Richardson’s intelligent brand solution took a logical, exhaustively detailed approach to a highly complex project and made it simple to use, as well as aesthetically pleasing and not too “medical-y” looking. Color in particular plays a huge role, and there is a great deal of wit throughout, seen in touches such as a logo that riffs on the acronym TRIPOM by using 3 apples (in French, tres pommes) arranged to resemble a chemical symbol or molecule. On the website, the logo playfully animates with each apple spinning around and then locking back into place.
The designer used bespoke uppercase lettering for the logotype, adding dots as a reference to its acronym nature. For the website, Richardson employed a versatile three column grid system (again referring to the organization’s three apples) and created six quick access icons linking directly to the key site content to maximize usability and speed. To deliver the site’s eclectic wealth of information—a mix of searchable content including PDF tutorials and research, resource links, podcasts, videos and details of fellowships and courses—he kept layouts clean and simple. He also minimized imagery, choosing to rely mainly on a sequential use of color which steered the design away from the typical sterile feel of information-heavy medical content.
Richardson opted for a pastel palette so that colors felt soothing rather than overbearing, and chose not to assign a separate color per information category since the number of categories might change in the future. He says, “The ambition of Perioperative Medicine is for all patients to experience the same consistent care and smooth transition from pre-op through to recovery. What if this could be reflected in the user experience? A system was developed so that a user’s path through the site always followed the same sequence of page colors regardless of the route taken. The palette was based on a perpetual spectral loop – blue – green – yellow – orange – pink – purple and then back to blue, ensuring color transitions were less abrupt.”
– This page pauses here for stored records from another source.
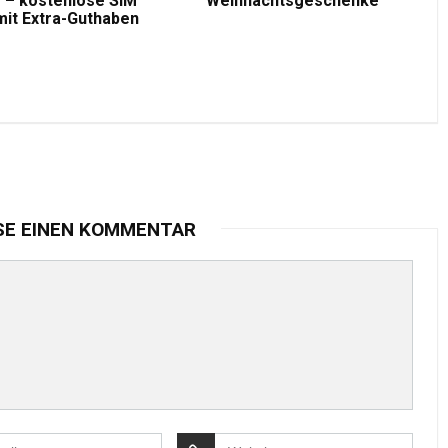
 – kostenlose SIM
Weihnachtsgeschenke
mit Extra-Guthaben
SE EINEN KOMMENTAR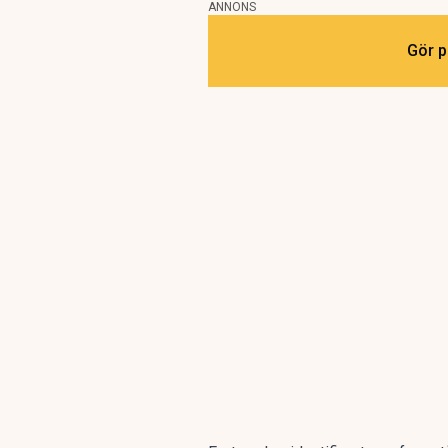
ANNONS
Gör p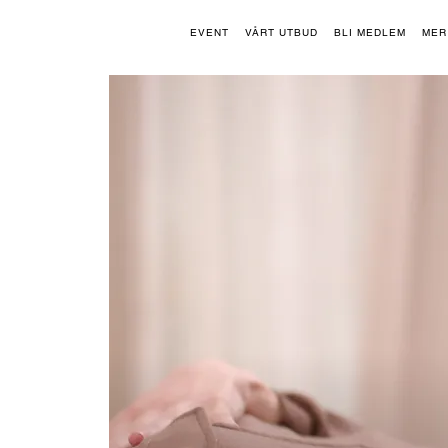
EVENT
VÅRT UTBUD
BLI MEDLEM
MER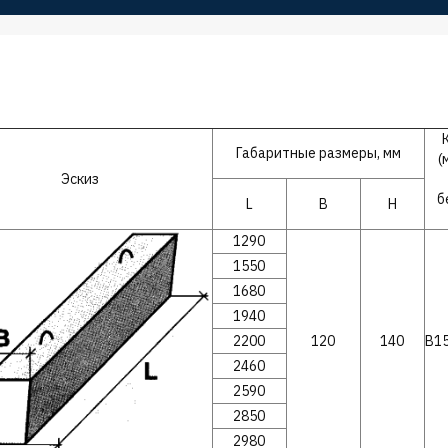
Габаритные размеры, мм
(
Эскиз
б
L
B
H
1290
1550
1680
1940
2200
120
140
В15
2460
2590
2850
2980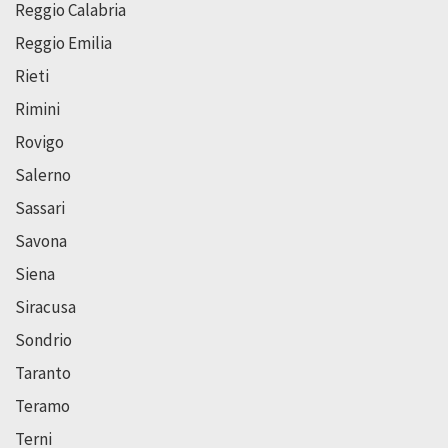
Reggio Calabria
Reggio Emilia
Rieti
Rimini
Rovigo
Salerno
Sassari
Savona
Siena
Siracusa
Sondrio
Taranto
Teramo
Terni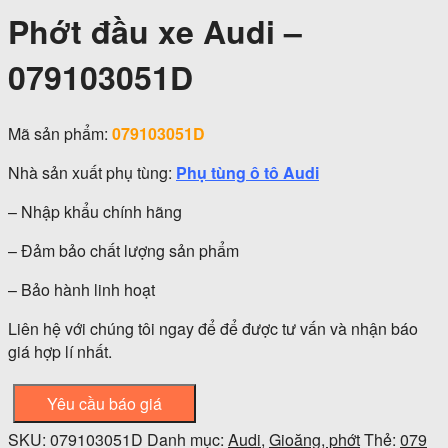
Phớt đầu xe Audi –
079103051D
Mã sản phẩm:
079103051D
Nhà sản xuất phụ tùng:
Phụ tùng ô tô Audi
– Nhập khẩu chính hãng
– Đảm bảo chất lượng sản phẩm
– Bảo hành linh hoạt
Liên hệ với chúng tôi ngay để để được tư vấn và nhận báo
giá hợp lí nhất.
Yêu cầu báo giá
SKU:
079103051D
Danh mục:
Audi
,
Gioăng, phớt
Thẻ:
079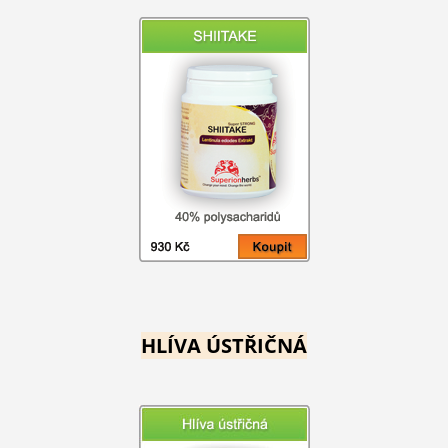
HLÍVA ÚSTŘIČNÁ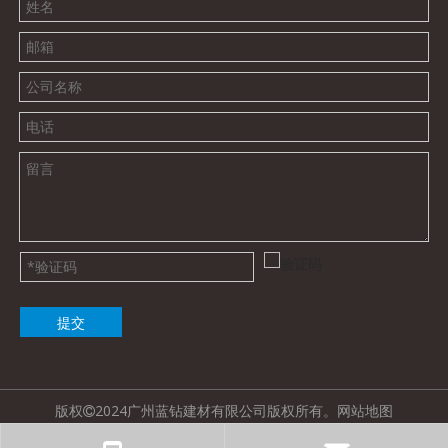
提交
版权
2024广州蓝钻建材有限公司版权所有。
网站地图
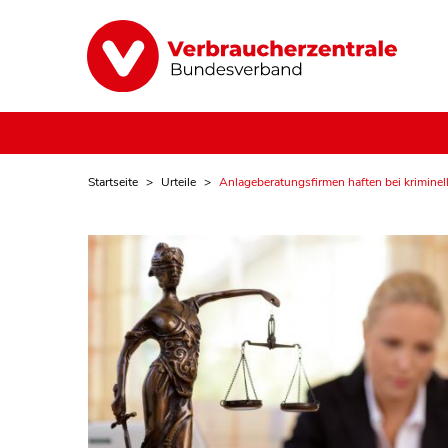
Startseite
Urteile
Anlageberatungsfirmen haften bei kriminell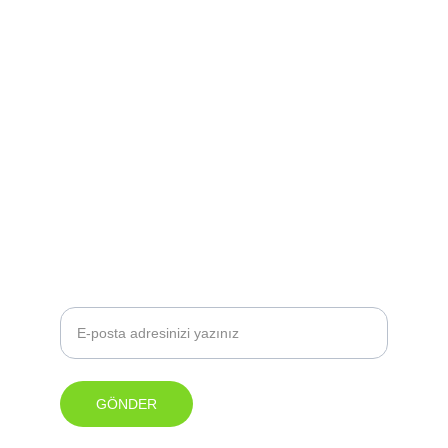
İletişim
keciforkids@gmail.com
Adres
Özyeğin Üniversitesi Çekmeköy Kampüsü 
Girişim Fabrikası
Nişantepe mahallesi, Orman sk. 34794 
Çekmeköy/İSTANBUL
Gazetemize Abone Olun!
GÖNDER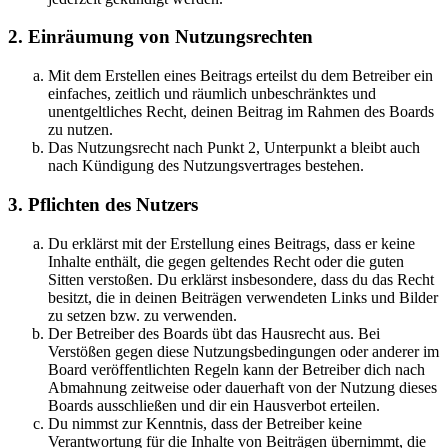
2. Einräumung von Nutzungsrechten
Mit dem Erstellen eines Beitrags erteilst du dem Betreiber ein
einfaches, zeitlich und räumlich unbeschränktes und
unentgeltliches Recht, deinen Beitrag im Rahmen des Boards
zu nutzen.
Das Nutzungsrecht nach Punkt 2, Unterpunkt a bleibt auch
nach Kündigung des Nutzungsvertrages bestehen.
3. Pflichten des Nutzers
Du erklärst mit der Erstellung eines Beitrags, dass er keine
Inhalte enthält, die gegen geltendes Recht oder die guten
Sitten verstoßen. Du erklärst insbesondere, dass du das Recht
besitzt, die in deinen Beiträgen verwendeten Links und Bilder
zu setzen bzw. zu verwenden.
Der Betreiber des Boards übt das Hausrecht aus. Bei
Verstößen gegen diese Nutzungsbedingungen oder anderer im
Board veröffentlichten Regeln kann der Betreiber dich nach
Abmahnung zeitweise oder dauerhaft von der Nutzung dieses
Boards ausschließen und dir ein Hausverbot erteilen.
Du nimmst zur Kenntnis, dass der Betreiber keine
Verantwortung für die Inhalte von Beiträgen übernimmt, die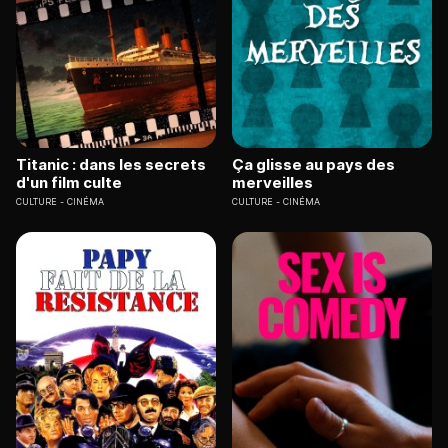
Titanic : dans les secrets
Ça glisse au pays des
d'un film culte
merveilles
CULTURE
CINÉMA
CULTURE
CINÉMA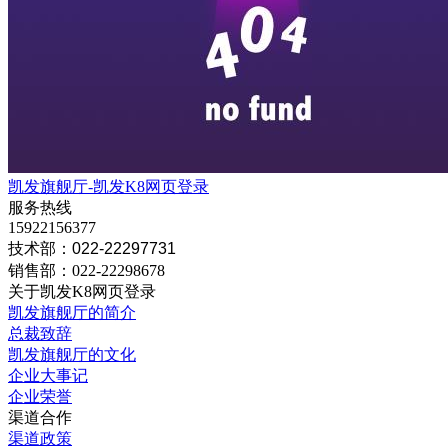
凯发旗舰厅-凯发K8网页登录
服务热线
15922156377
技术部：022-22297731
销售部：022-22298678
关于凯发K8网页登录
凯发旗舰厅的简介
总裁致辞
凯发旗舰厅的文化
企业大事记
企业荣誉
渠道合作
渠道政策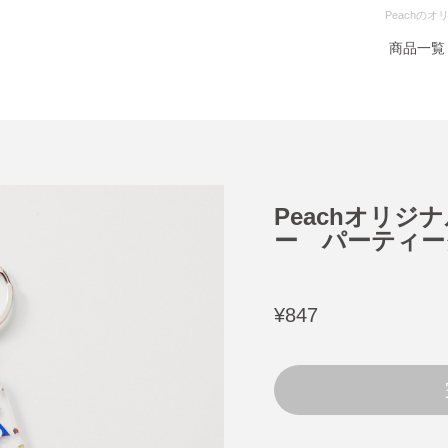
Peachの
商品一覧
Peachオリ
ー パーティー
¥847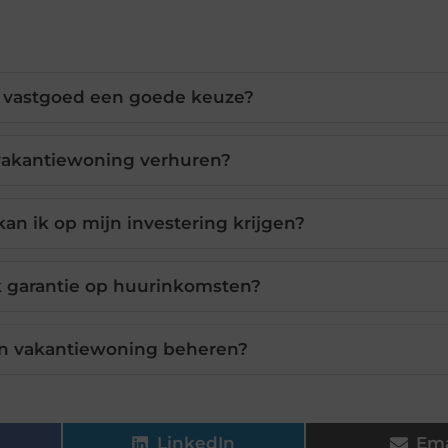
in vastgoed een goede keuze?
 vakantiewoning verhuren?
n ik op mijn investering krijgen?
ik garantie op huurinkomsten?
een vakantiewoning beheren?
LinkedIn
Ema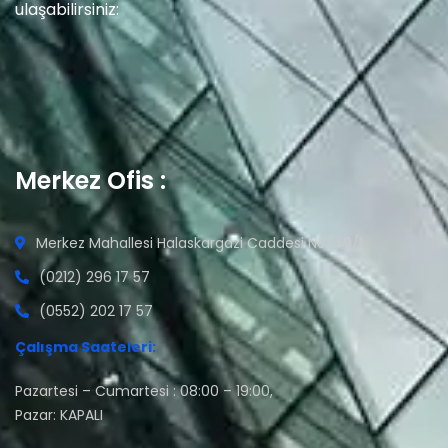
ulaşabilirsiniz:
Merkez Ofis :
Merkez Mahallesi Halaskargazi Caddesi No:149/1
(0212) 296 17 57
(0552) 202 17 57
Çalışma Saateleri:
Pazartesi – Cumartesi : 08:00 – 19:00,
Pazar: KAPALI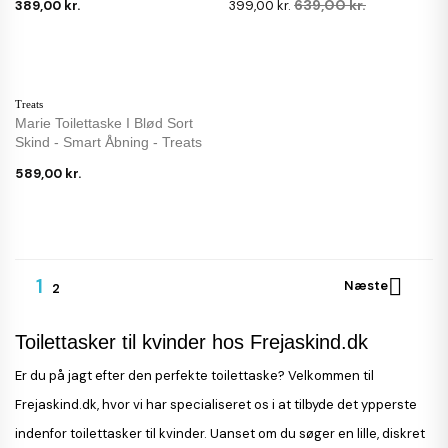
639,00 kr.
389,00 kr.
399,00 kr.
Treats
Marie Toilettaske I Blød Sort
Skind - Smart Åbning - Treats
589,00 kr.
1

Næste
2
Toilettasker til kvinder hos Frejaskind.dk
Er du på jagt efter den perfekte toilettaske? Velkommen til
Frejaskind.dk, hvor vi har specialiseret os i at tilbyde det ypperste
indenfor toilettasker til kvinder. Uanset om du søger en lille, diskret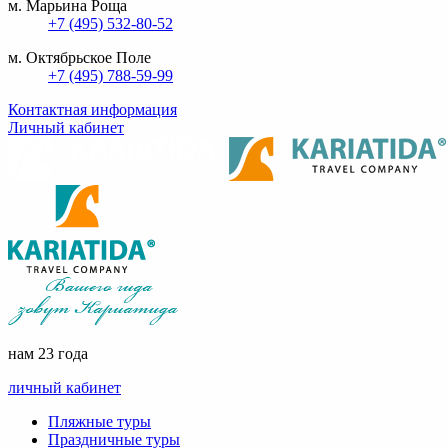
м. Марьина Роща
+7 (495) 532-80-52
м. Октябрьское Поле
+7 (495) 788-59-99
Контактная информация
Личный кабинет
нам 23 года
личный кабинет
Пляжные туры
Праздничные туры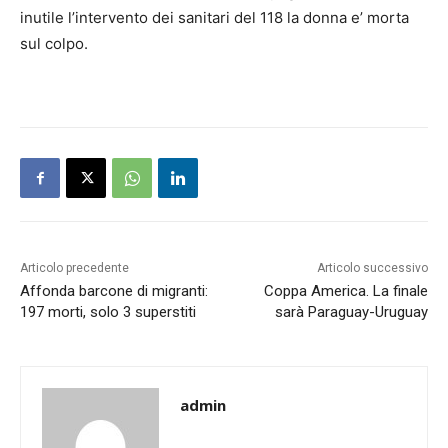
inutile l’intervento dei sanitari del 118 la donna e’ morta
sul colpo.
Articolo precedente
Articolo successivo
Affonda barcone di migranti:
Coppa America. La finale
197 morti, solo 3 superstiti
sarà Paraguay-Uruguay
admin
The rest of the branding includes Word and Keynote templates to help staffers keep everyday content consistently formatted, an animated logo for use in videos, and collateral such as printed event flyers, posters, and lanyards. With TRIPOM, Richardson created a delivery system for content that can often come across as daunting or intimidating without resorting to any of the expected design tropes for the medical industry. Hat tip!